Only a letter can explain everything;Reviews;Television
Since it started in 1968, the BBC Education series Scene has gained a deserved reputationfor thought-provoking problem dramas, sometimes controversial, usually well-written and with a notably good cast. The aim is to use the plays to look at social, personal and political issues and to provoke discussion among the teenage audience.
The difficulty, as with all problem plays, is that the issues may tend to predominate: the situations seem contrived to illustrate particular points, the characters too obviously represent particular attitudes and the dialogue sounds stilted because it has to express not their personalities but their views.
Dear Nobody largely, but not entirely, avoids these pitfalls. It started as a novel by Berlie Doherty, became a play and has now been adapted for this series by Richard Cameron.

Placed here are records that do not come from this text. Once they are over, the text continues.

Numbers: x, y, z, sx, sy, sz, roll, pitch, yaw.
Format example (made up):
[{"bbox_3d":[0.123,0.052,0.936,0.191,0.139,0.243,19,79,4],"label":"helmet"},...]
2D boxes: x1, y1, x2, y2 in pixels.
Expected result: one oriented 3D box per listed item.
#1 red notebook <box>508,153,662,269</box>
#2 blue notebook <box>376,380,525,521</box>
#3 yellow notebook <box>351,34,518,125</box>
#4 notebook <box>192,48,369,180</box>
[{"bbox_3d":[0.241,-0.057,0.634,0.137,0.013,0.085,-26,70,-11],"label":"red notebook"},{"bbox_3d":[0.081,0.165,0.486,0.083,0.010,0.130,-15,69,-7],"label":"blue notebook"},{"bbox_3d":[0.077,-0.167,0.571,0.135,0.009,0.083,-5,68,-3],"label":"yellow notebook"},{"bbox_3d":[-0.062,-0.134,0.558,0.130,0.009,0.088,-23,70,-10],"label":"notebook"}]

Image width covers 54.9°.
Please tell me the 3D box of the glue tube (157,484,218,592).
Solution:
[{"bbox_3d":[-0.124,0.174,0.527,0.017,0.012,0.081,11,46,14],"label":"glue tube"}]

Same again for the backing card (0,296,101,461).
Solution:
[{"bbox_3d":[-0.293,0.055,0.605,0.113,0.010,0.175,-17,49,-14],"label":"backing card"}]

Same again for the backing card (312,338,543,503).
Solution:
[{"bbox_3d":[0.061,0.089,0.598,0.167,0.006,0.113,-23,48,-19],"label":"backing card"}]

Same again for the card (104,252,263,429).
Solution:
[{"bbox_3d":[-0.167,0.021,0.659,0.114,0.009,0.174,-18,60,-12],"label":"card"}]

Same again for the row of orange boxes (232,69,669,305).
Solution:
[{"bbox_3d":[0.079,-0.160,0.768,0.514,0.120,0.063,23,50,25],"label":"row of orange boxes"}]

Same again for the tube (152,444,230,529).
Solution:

The theme is teenage pregnancy, and the dilemmas that arise from it: will Helen keep the child or have it aborted? Does she want to stay with Chris (the father) and perhaps marry him? How will their parents react? What will happen to the careers they have planned? The use of drama allows the moral dimension of these questions to be dealt with in its complexity, rather than as a simple matter of "should" or "shouldn't". The two main parts are played by Katie Blake, an attractive newcomer, and Sean Maguire (a former EastEnders star), who give a fine sense of two happy-go-lucky Sheffield teenagers unwillingly "catapaulted into the world of grown-ups", as they say, when a revision session for exams at her home turns into something else and she finds that she is expecting a child.
Among the supporting characters are a parent who decided to have a baby aborted, and another who, for a long time lost touch with her son. Both might as well come with the word "discuss" printed on their foreheads.
If the reactions of some of the characters are predictable, so too are many of the situations that Helen and Chris have to face. There are agonising difficulties in communication: not only breaking the news to Helen's parents but even talking to one another on the telephone when younger siblings are listening. There may be no definite "shoulds" and "shouldn'ts", but in some cases we are given clear examples of positive and negative behaviour by family and friends. Helen's father (Peter Davison) reacts unhelpfully, while her grandfather (John Cater) proves a tower of strength. Most members of the older generation, we learn, have mistakes in their own past to hide - which may be the most accurate observation in the whole drama.
The most original idea in Dear Nobody is the device that gives it its title: Helen is imagined to have been writing a series of letters to her unborn child, describing her feelings about what has happened. This allows the script not only to explore her emotions in ways that would seem implausible if she were to express them in conversation (or dramatic monologue), but also to achieve a lyrical dimension that contrasts effectively with the mundane remarks the characters exchange among themselves. "Is it you or is it my fear that puts a tiny skipping heartbeat inside my own?" Helen asks her "Dear Nobody" when she first has confirmation of its existence.
The first episode ended with her decision to have an abortion; the second, after she has decided to keep the child, with her rejection of Chris. It is not yet clear whether she decides against staying with him for her own sake or his. The ending (in this week's final episode) is moving, plausible and unsentimental. It tells us that while some things are irrevocable, nothing is final. Life goes on and the questions for discussion have no "right" answers, only some better and others that are not so good.